4歳の娘と散歩していると、道端でばったり知人と出くわしました。
「あら○○ちゃん。大きくなったね。とてもかわいくなって。挨拶もできるね。おりこうさんね。」と私が言うやいなや、「いいえいいえそんなことないのよ、うちでは挨拶もしないしどうしようもない子なのよ。いったい誰に似たのかしらね。ダメな子なの。」と返事が返ってきました。

日本では「謙遜の美徳」という言葉があります。
大切なことです。
しかし子どものことを本人のいる前で他人に言う場合は、少し注意が必要です。
この母親は本当にダメな子と思っているのでしょうか。
いいえ違います。
でもあからさまにほめるのも照れくさいし、つい本心と反対のことを言い照れ隠しをしてしまいました。
私たち大人はこれを理解できますが、聞いている子どもはまだまだこの状況を理解する理性のパワーがありません。
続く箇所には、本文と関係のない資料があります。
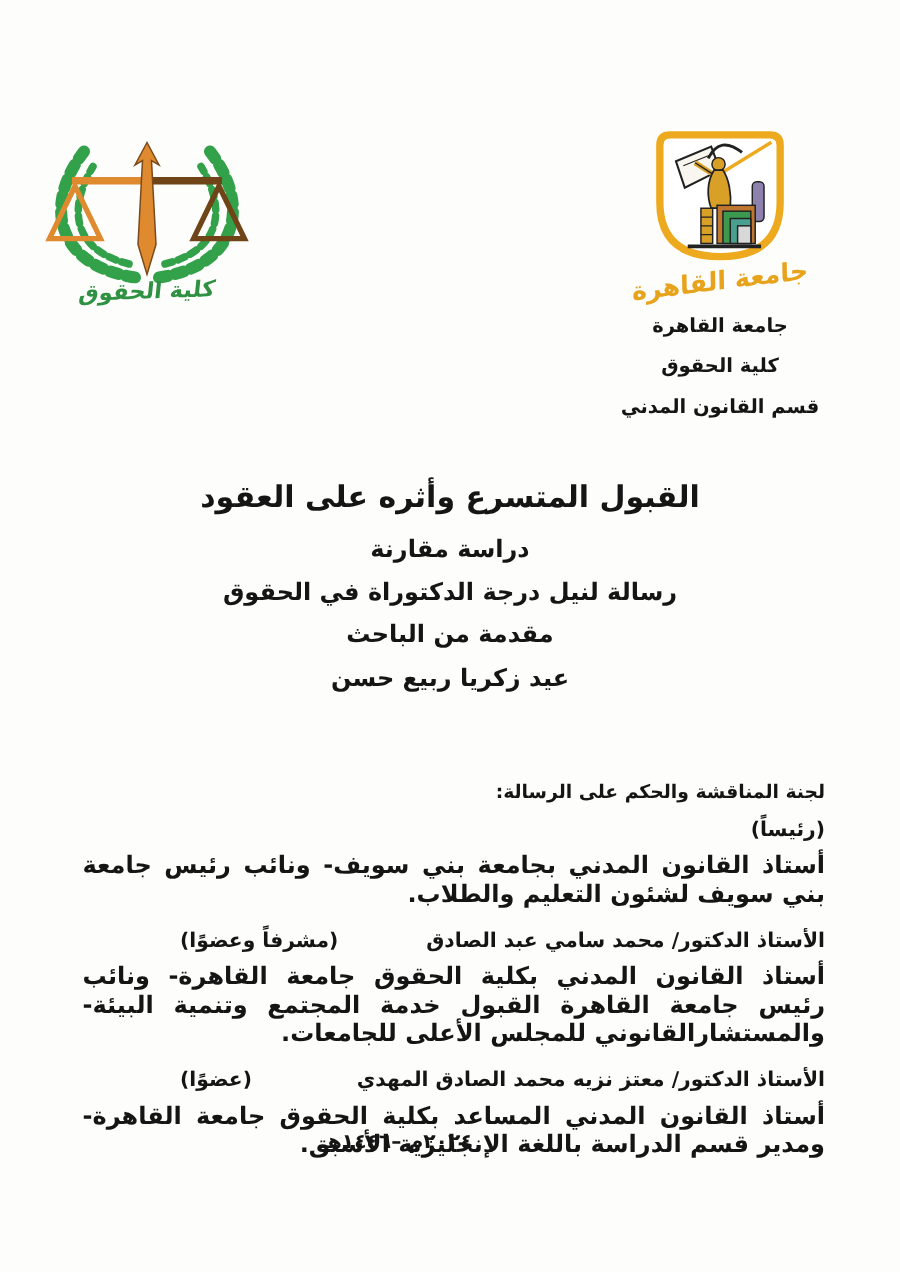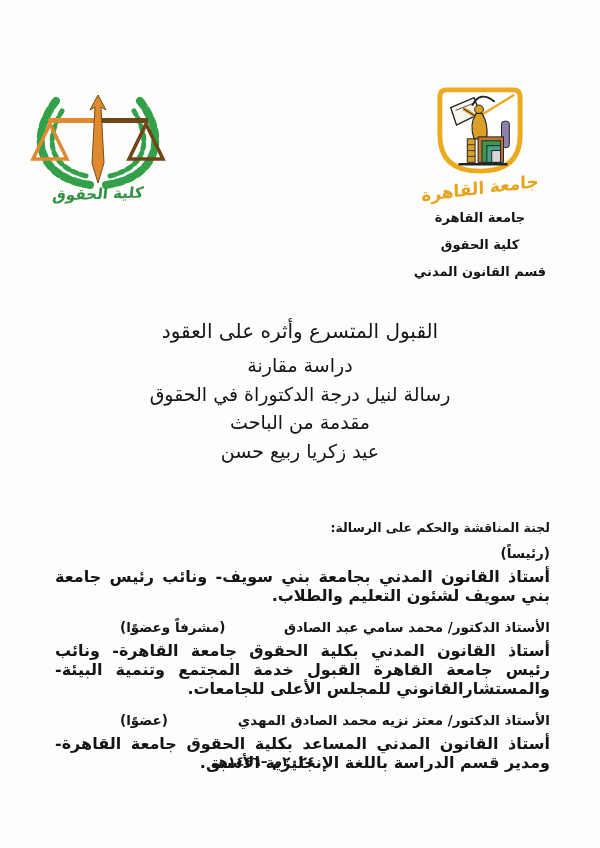--- a/index.html
+++ b/index.html
@@ -23,7 +23,7 @@
 
   
   .titleblock{position:absolute;top:318px;left:0;width:600px;text-align:center;}
-  .title{font-size:20px;font-weight:normal;line-height:26px;}
+  .title{font-size:20px;font-weight:bold;line-height:26px;}
   .sub{font-size:19px;font-weight:normal;line-height:17px;margin-top:11.5px;}
   .sub.first{margin-top:13px;}
 

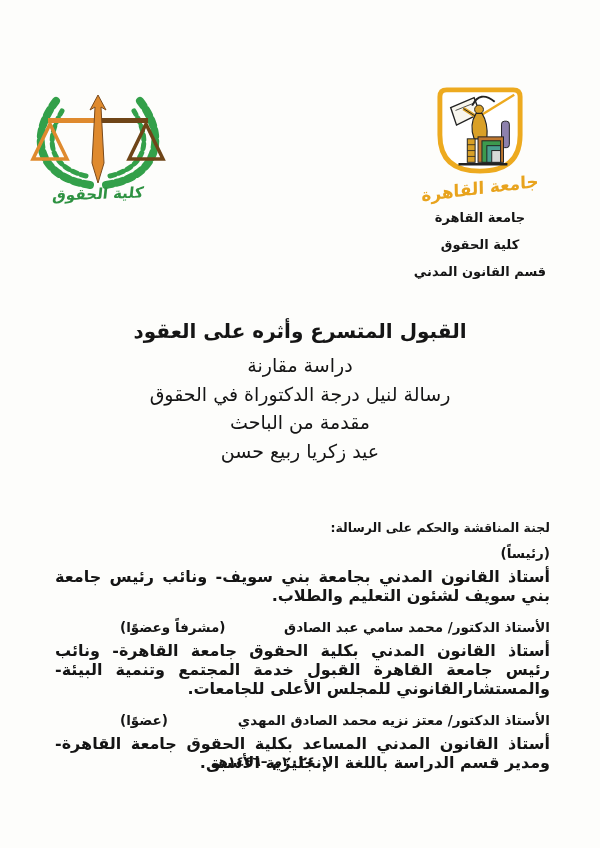--- a/index.html
+++ b/index.html
@@ -24,7 +24,7 @@
   
   .titleblock{position:absolute;top:318px;left:0;width:600px;text-align:center;}
   .title{font-size:20px;font-weight:bold;line-height:26px;}
-  .sub{font-size:19px;font-weight:normal;line-height:17px;margin-top:11.5px;}
+  .sub{font-size:16px;font-weight:bold;line-height:17px;margin-top:11.5px;}
   .sub.first{margin-top:13px;}
 
   

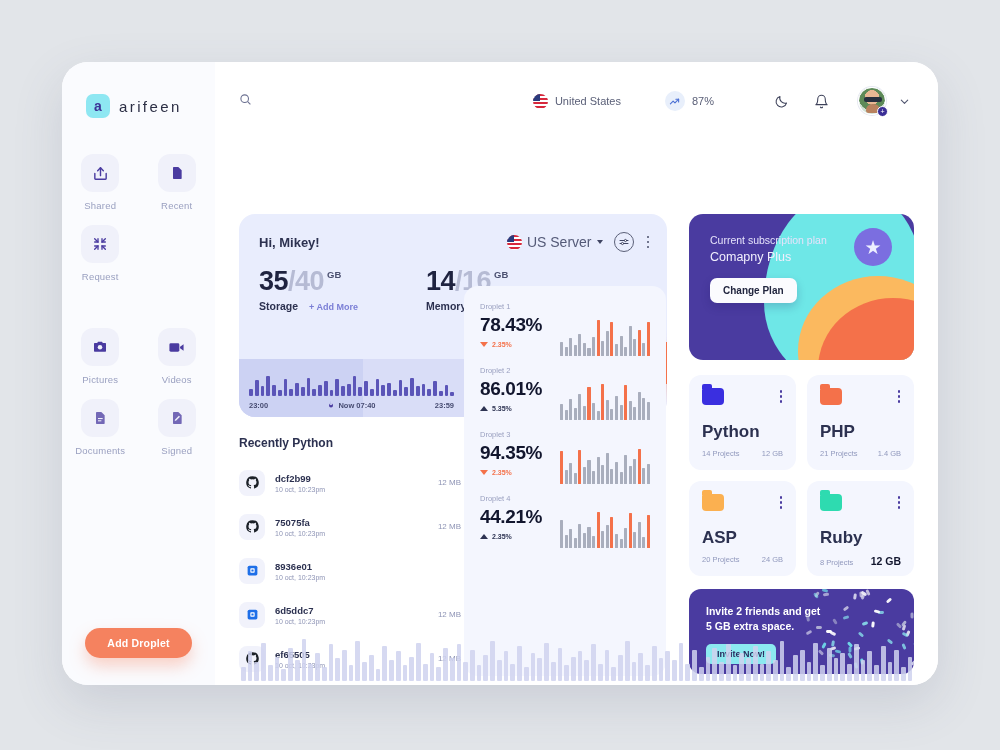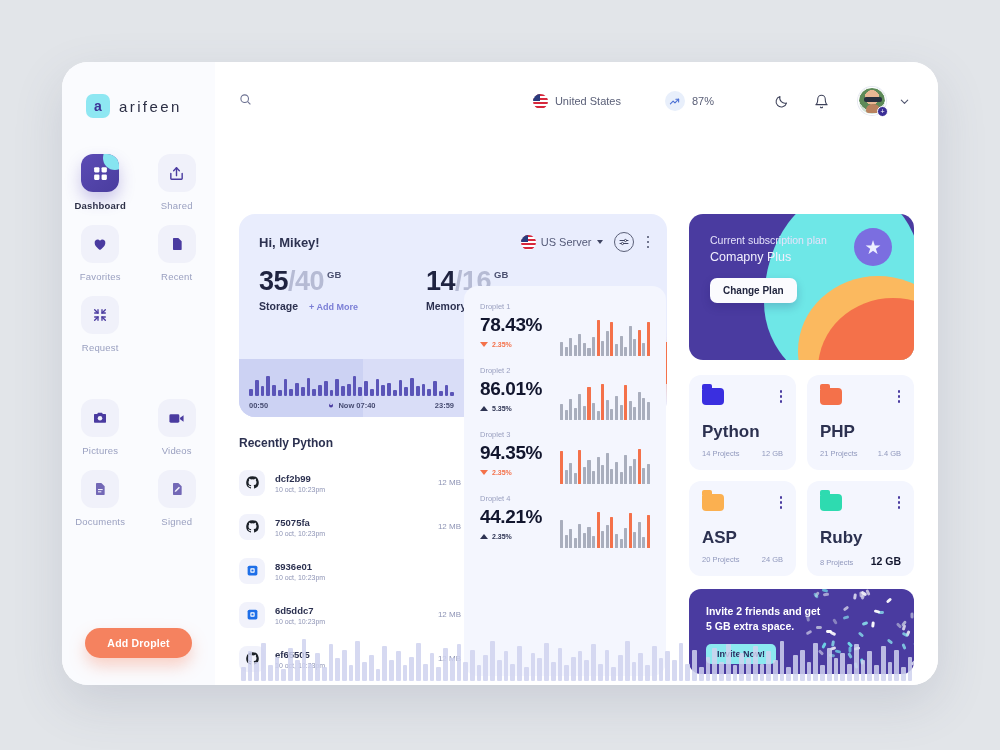--- a/index.html
+++ b/index.html
@@ -278,17 +278,6 @@
     </div>
 
     <nav class="nav-grid" id="nav-grid">
-        <div class="nav-cell">
-          <div class="nav-tile active">
-            <svg width="17" height="17" viewBox="0 0 24 24" fill="#ffffff">
-              <rect x="3" y="3" width="7.5" height="7.5" rx="1.6"></rect>
-              <rect x="13.5" y="3" width="7.5" height="7.5" rx="1.6"></rect>
-              <rect x="3" y="13.5" width="7.5" height="7.5" rx="1.6"></rect>
-              <rect x="13.5" y="13.5" width="7.5" height="7.5" rx="1.6"></rect>
-            </svg>
-          </div>
-     <div class="nav-label active">Dashboard</div>
-        </div>
         <div class="nav-cell">
           <div class="nav-tile">
             <svg width="17" height="17" viewBox="0 0 24 24" fill="none" stroke="#4a3ba0" stroke-width="2" stroke-linecap="round" stroke-linejoin="round">

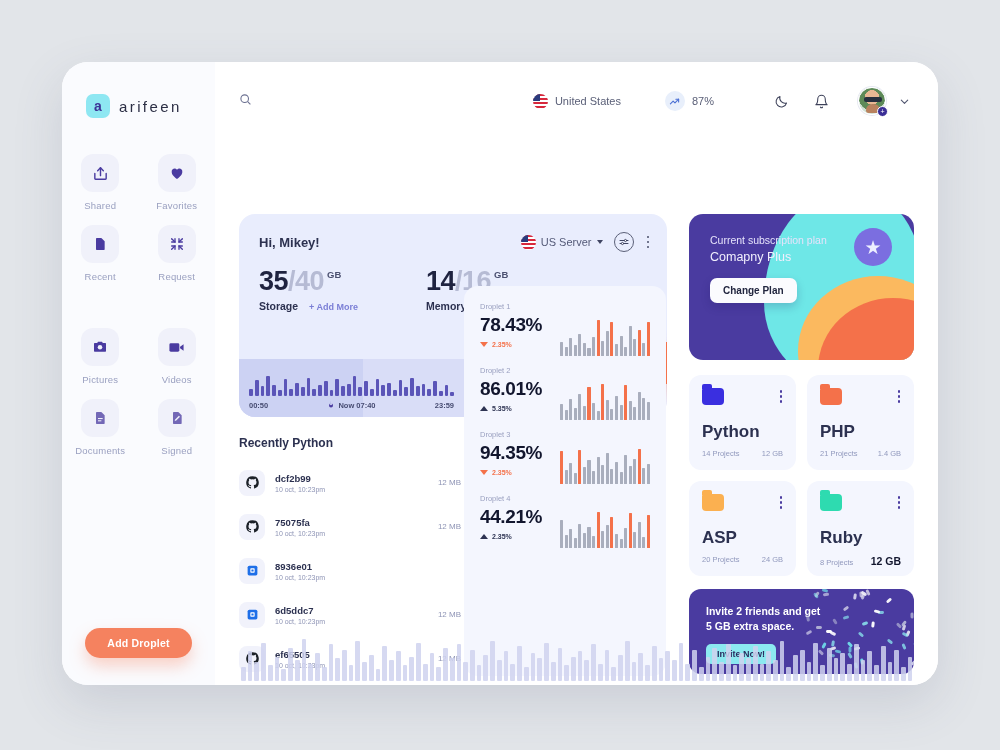--- a/index.html
+++ b/index.html
@@ -287,14 +287,6 @@
             </svg>
           </div>
      <div class="nav-label">Shared</div>
-        </div>
-        <div class="nav-cell">
-          <div class="nav-tile">
-            <svg width="16" height="16" viewBox="0 0 24 24" fill="#4a3ba0">
-              <path d="M12 21s-8-5-8-10.5A4.5 4.5 0 0 1 12 7a4.5 4.5 0 0 1 8 3.5C20 16 12 21 12 21z"></path>
-            </svg>
-          </div>
-     <div class="nav-label">Favorites</div>
         </div>
         <div class="nav-cell">
           <div class="nav-tile">

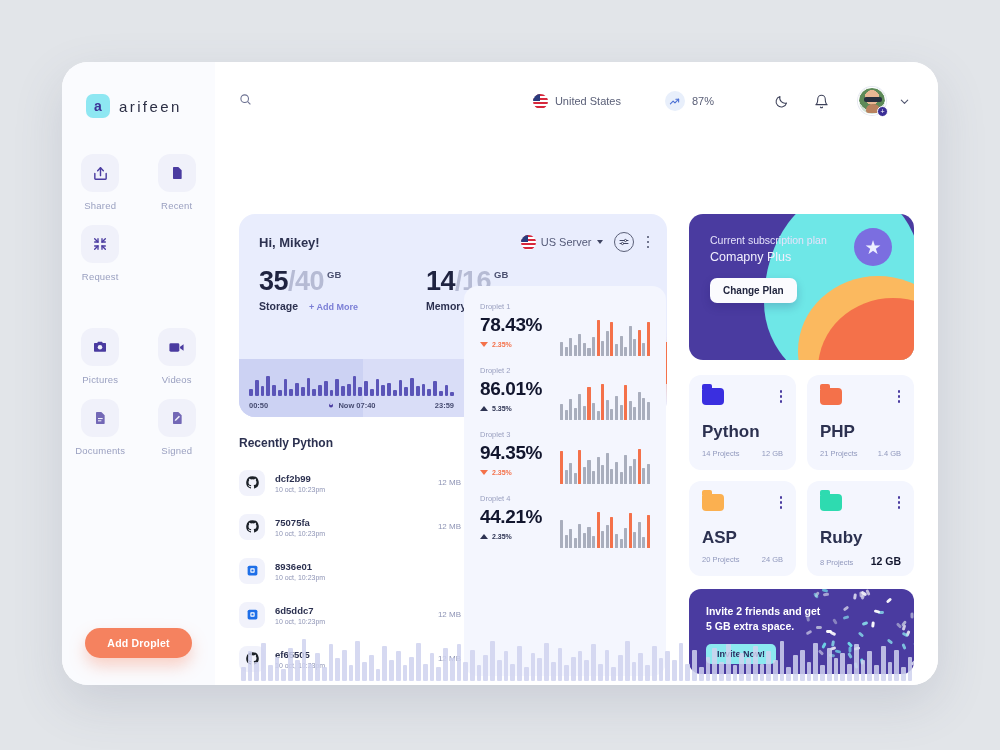--- a/index.html
+++ b/index.html
@@ -140,7 +140,7 @@
   .hero-greet { font-size:13px; font-weight:700; color:#2c3150; }
   .hero-right { margin-left:auto; display:flex; align-items:center; gap:11px; }
   .server-sel{display:flex;align-items:center;gap:5px;cursor:pointer;}
-  .server-text{font-size:11px;color:#545a78;}
+  .server-text{font-size:14px;color:#545a78;}
   .caret{width:0;height:0;border-left:3.5px solid transparent;border-right:3.5px solid transparent;
     border-top:4px solid #3f4462;}
   .circle-btn{width:20px;height:20px;border-radius:50%;border:1.2px solid #5b6078;

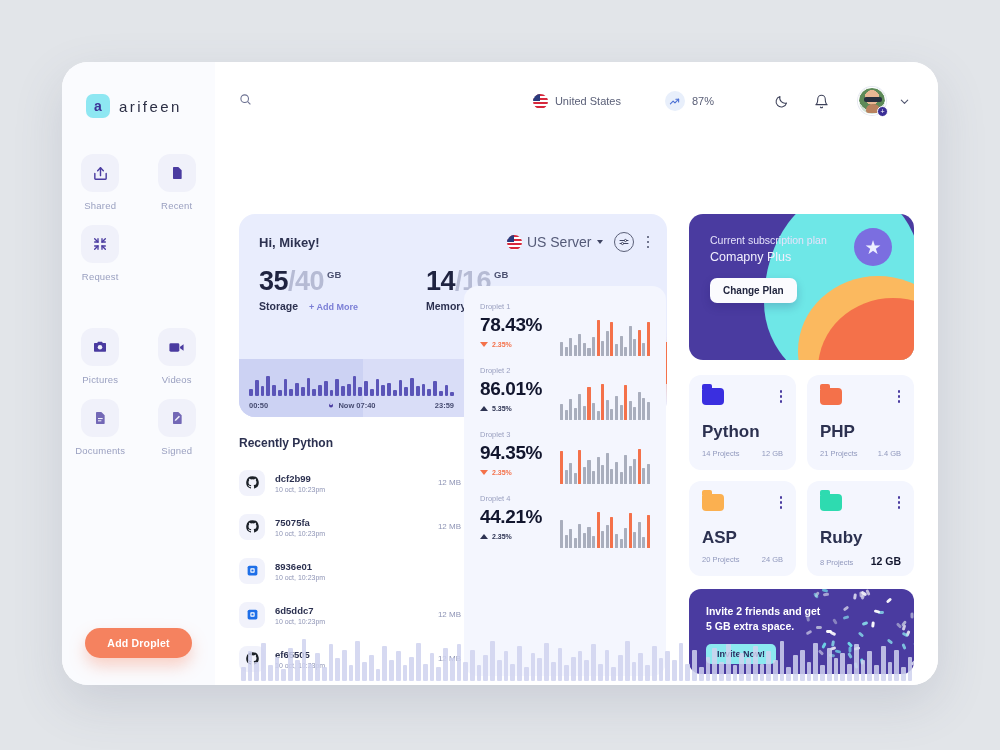--- a/index.html
+++ b/index.html
@@ -511,7 +511,7 @@
               <i style="height: 16.6667%;"></i>
             </div>
           <div class="tl-labels">
-            <span>00:50</span>
+            <span>23:00</span>
             <span class="tl-now">
               <span>
                 <svg width="8" height="9" viewBox="0 0 24 24" fill="#4a3ba0">

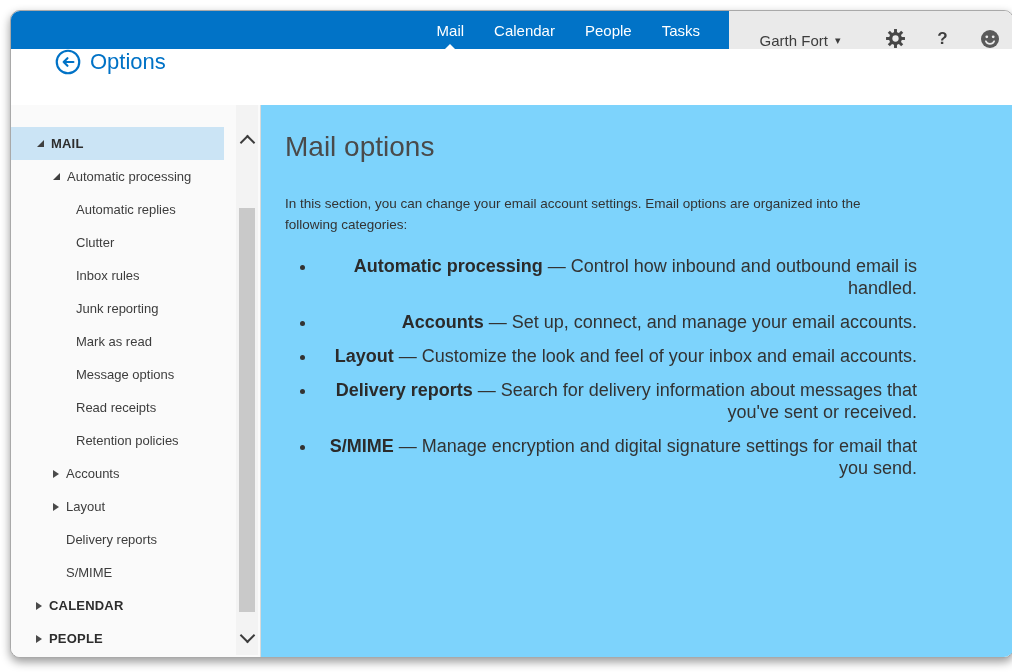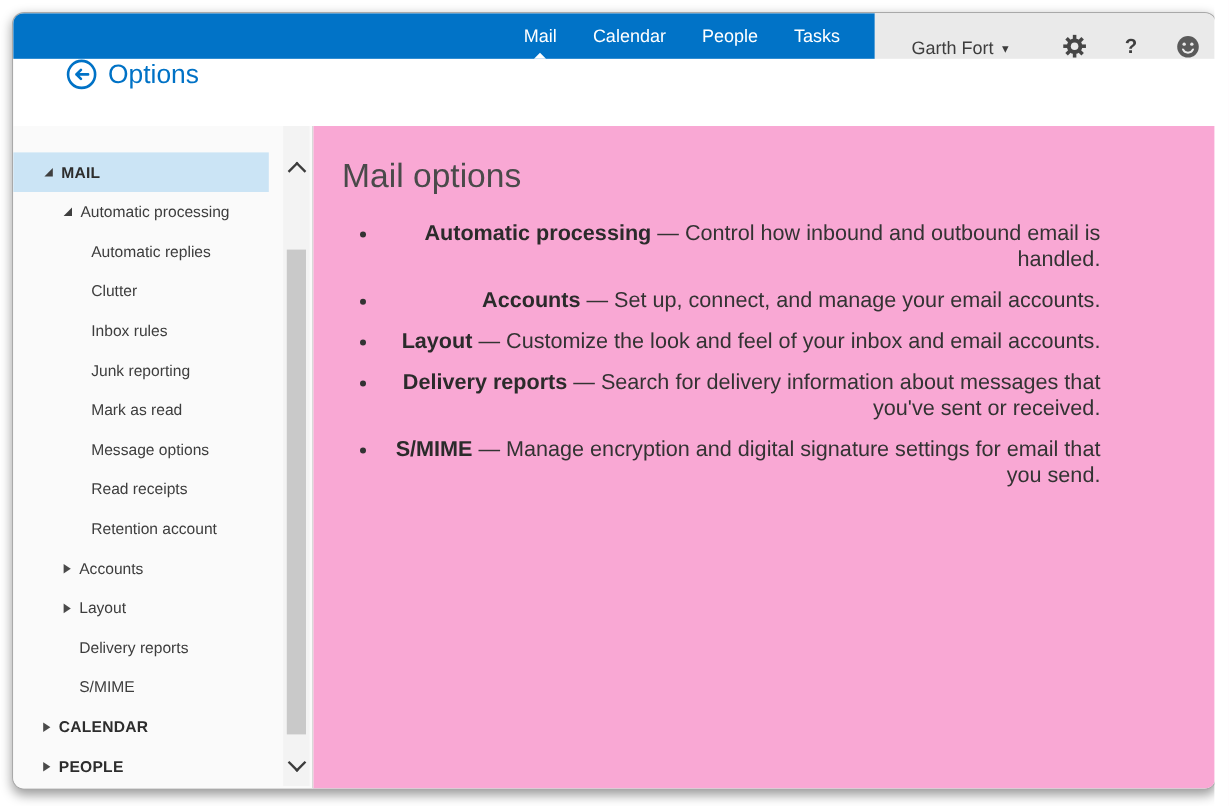--- a/index.html
+++ b/index.html
@@ -52,7 +52,7 @@
   .chev.down{bottom:14px;transform:rotate(45deg);}
   .thumb{position:absolute;left:3px;width:16px;top:103px;height:404px;background:#c9c9c9;}
 
-  .main{flex:1;padding:16px 40px 0 24px;box-sizing:border-box;background:#f9a8d4;}
+  .main{flex:1;padding:16px 40px 0 24px;box-sizing:border-box;background:#7dd3fc;}
   .main h1{font-weight:normal;font-size:28px;color:#4a4a4a;margin:10px 0 0;}
   .intro{margin:30px 0 0;font-size:13.5px;color:#333;line-height:21px;max-width:615px;}
   .cats{margin:20px 0 0;padding-left:32px;max-width:600px;list-style:disc;}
子どもの耳には母親の言葉がどのように聞こえるのでしょうか。
「お母さんは私のことを愛してくれない。だってダメな子とはっきり言っている。どうしようどうしよう。」というような混乱を招きます。
子どもの心は安定するはずがありません。

日常生活の中であなたのお子さまにどのような言葉を無意識に浴びせていますか。
「あんたは何をやってもダメね。」
「いい加減にしいや何回言ったらわかるの。あほ!」
「早く早く。ぐずい子ね。」
「ちゃんとしいや、いい加減な子やね。」
子どもの耳にはなんと聞こえるのでしょうか。
そして子どもの目にはお母さんの顔がどのように映っているのでしょうか。
何よりも子どもの心は何を感じているのでしょうか。
肯定的な言葉は幸せになり、否定的な言葉は不幸せを引き寄せます。
誰よりも子どもの幸せを願っているはずなのに無意識に口から出る言葉はいかがなものでしょうか。
「口は災いの元」です。
今一度自分が使っている言葉を意識的にチェックしてみましょう。